Monex Group, Inc. マネックスグループ株式会社
- Type: Public
- Traded as: TYO: 8698
- Industry: Financial services
- Founded: 5 April 1999
- Headquarters: Tokyo, Japan,
- Area served: Worldwide
- Products: Online trading, Brokerage firm, Cryptocurrency, Foreign exchange, Alternative Investment
- Subsidiaries: Monex Inc (aka Monex Securities), Tradestation, Monex Boom, Coincheck
- Website: http://www.monexgroup.jp/

= Monex Group =

Japanese financial services company

Monex Group, Inc. (マネックスグループ株式会社, Manekkusu Guru-pu Kabushiki-gaisha) is a financial services company based in Tokyo, Japan. Monex Inc., its main subsidiary, engages in online securities trading, with approximately 2 million accounts. In 2010, Monex made ORIX Securities Corporation a wholly owned subsidiary through a share exchange, making ORIX Corporation its largest shareholder with a 22.5% stake. TradeStation, its US subsidiary, provides securities, options, futures and cryptocurrency trading services. In April 2018, Monex Group acquired Coincheck, one of Japan's largest crypto exchanges.

== History ==
=== Founding and early years (1999–2003) ===
Monex, Inc. was founded on April 5, 1999, by Oki Matsumoto, a former Goldman Sachs general partner, in partnership with Sony Corporation. Matsumoto, who had been the youngest General Partner at Goldman Sachs in 1994 at the age of 30, sought to leverage emerging internet technology to democratize access to Japan's capital markets for individual investors.

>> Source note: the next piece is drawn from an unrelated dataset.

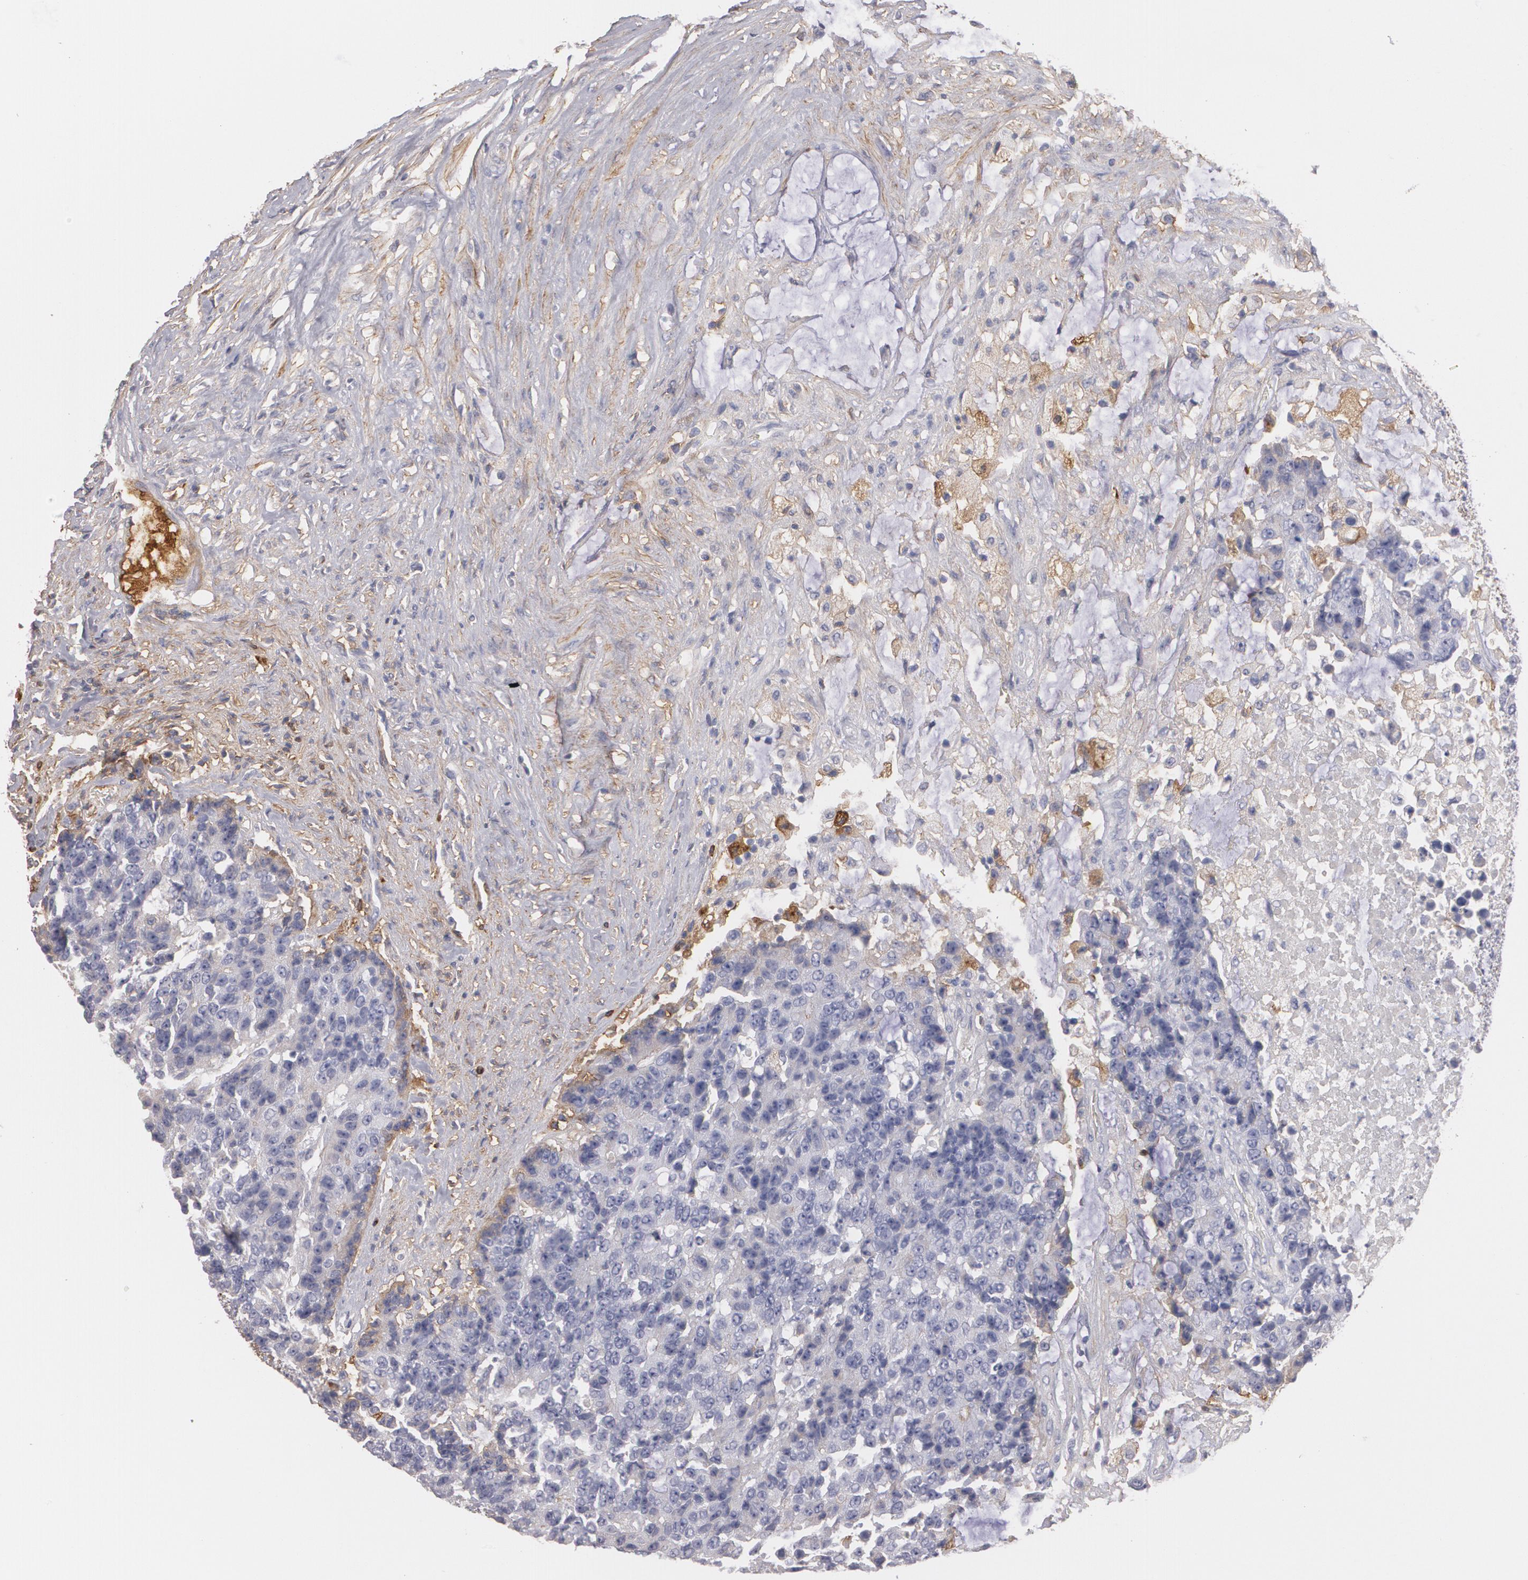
{"staining": {"intensity": "negative", "quantity": "none", "location": "none"}, "tissue": "colorectal cancer", "cell_type": "Tumor cells", "image_type": "cancer", "snomed": [{"axis": "morphology", "description": "Adenocarcinoma, NOS"}, {"axis": "topography", "description": "Colon"}], "caption": "Tumor cells are negative for brown protein staining in colorectal adenocarcinoma.", "gene": "FBLN1", "patient": {"sex": "female", "age": 86}}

=== Expansion and consolidation (2004–2013) ===
In 2004, Monex merged with Nikko Beans, Inc. (a subsidiary of Nikko Cordial Corporation), establishing the holding company Monex Beans Holdings, Inc. The new holding company was listed on the First Section of the Tokyo Stock Exchange the following year. The company was renamed Monex Group, Inc. in July 2008.

Monex Group expanded internationally by acquiring Boom Securities (H.K.) Limited and its group companies in Hong Kong in 2010, gaining a foothold in the Asia-Pacific securities market. In the same year, the company integrated ORIX Securities Corporation as a wholly owned subsidiary through a share exchange, making ORIX Corporation the largest shareholder with a 22.5% stake and establishing Monex as an equity method affiliate of ORIX.